Given that vitamin A is fat-soluble, the body stores excess amounts in the liver.

This accumulation can have toxic effects on the body and lead to liver damage. It can even cause birth defects.

For example, excessive amounts of vitamin A during pregnancy has been shown to cause congenital birth defects.

Between prenatal vitamins and diet, pregnant women should be able to get enough vitamin A, and additional supplementation is not advised.

2. Vitamin E

This fat-soluble vitamin plays many important roles in the body and is involved in gene expression and immune function.

While vitamin E is very important for health, it’s recommended that pregnant women do not supplement with it.

Supplementing with vitamin E has not been shown to improve outcomes for either mothers or babies and may instead increase the risk of abdominal pain and premature rupture of the amniotic sack.

3. Black cohosh

A member of the buttercup family, black cohosh is a plant used for a variety of purposes, including controlling hot flashes and menstrual cramps.
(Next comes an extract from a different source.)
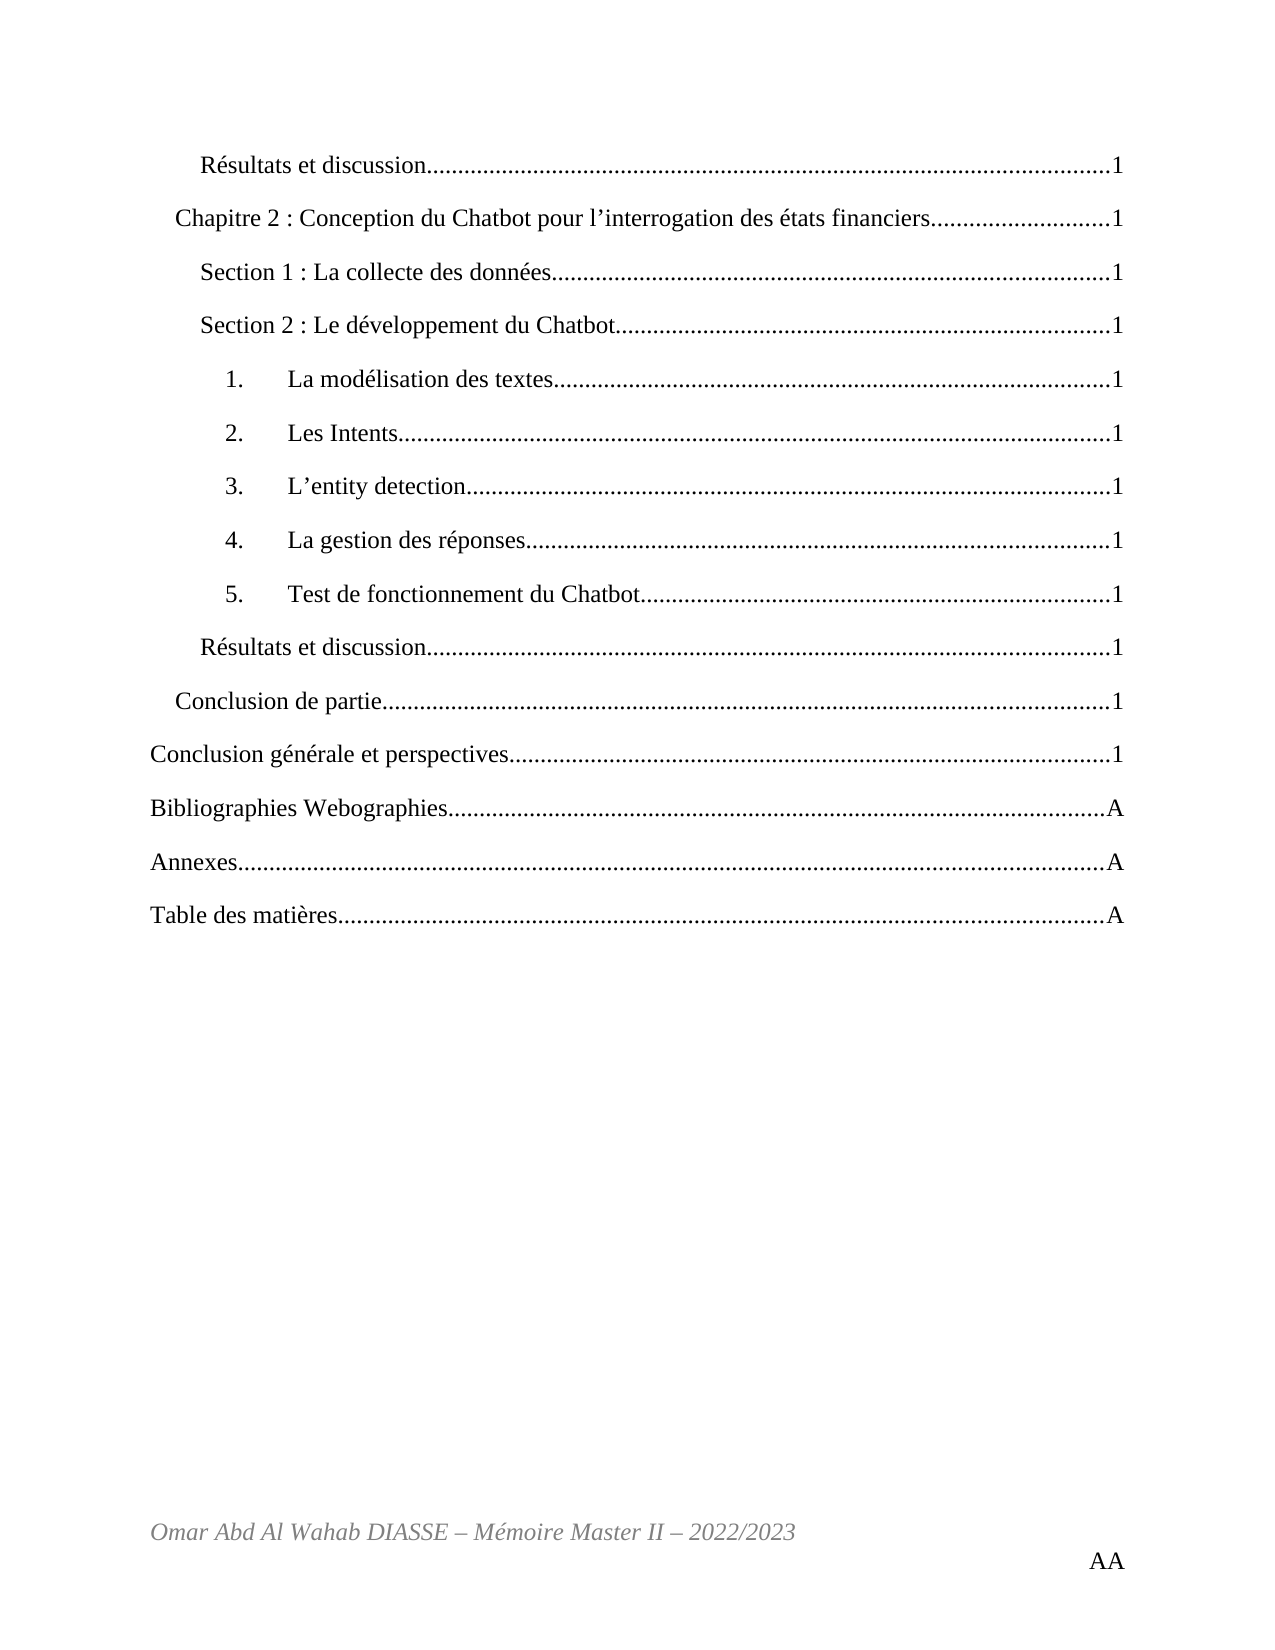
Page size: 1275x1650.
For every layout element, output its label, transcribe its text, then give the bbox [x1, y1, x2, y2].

It’s unsafe to take this herb during pregnancy, as it can cause uterine contractions, which could induce preterm labor.

Black cohosh has also been found to cause liver damage in some people.

4. Goldenseal

Goldenseal is a plant that’s used as a dietary supplement to treat respiratory infections and diarrhea, although there’s very little research on its effects and safety.

Goldenseal contains a substance called berberine, which has been shown to worsen jaundice in infants. It can lead to a condition called kernicterus, a rare type of brain damage that can be fatal.

For these reasons, pregnant women should avoid goldenseal.

5. Dong quai

Dong quai is a root that has been used for over 1,000 years and is popular in Chinese medicine.

Though it’s used to treat everything from menstrual cramps to high blood pressure, evidence regarding its efficacy and safety is lacking.

Pregnant women should avoid dong quai, as it may stimulate uterine contractions, raising the risk of miscarriage.

6. Yohimbe

Yohimbe is a supplement made from the bark of a tree native to Africa.

It’s used as an herbal remedy to treat a range of conditions from erectile dysfunction to obesity.

This herb should never be used during pregnancy, as it has been associated with dangerous side effects like high blood pressure, heart attacks, and seizures.

7. Other herbal supplements considered unsafe during pregnancy:
  • saw palmetto
  • tansy
  • red clover
  • angelica
  • yarrow
  • wormwood
  • blue cohosh
  • pennyroyal
  • ephedra
  • mugwort
The bottom line

Pregnancy is a time of growth and development, making health and nutrition a top priority.

While some supplements can be helpful during pregnancy, many can cause dangerous side effects in both pregnant women and their babies.

Importantly, while supplementing with certain vitamins and minerals may help fill nutritional gaps, supplements are not meant to replace a healthy diet and lifestyle.

Nourishing your body with nutrient-dense foods, as well as getting enough exercise and sleep and minimizing stress, is the best way to ensure a healthy pregnancy for you and your baby.

Although supplements can be necessary and helpful in certain circumstances, always check with your doctor regarding doses, safety, and potential risks and benefits.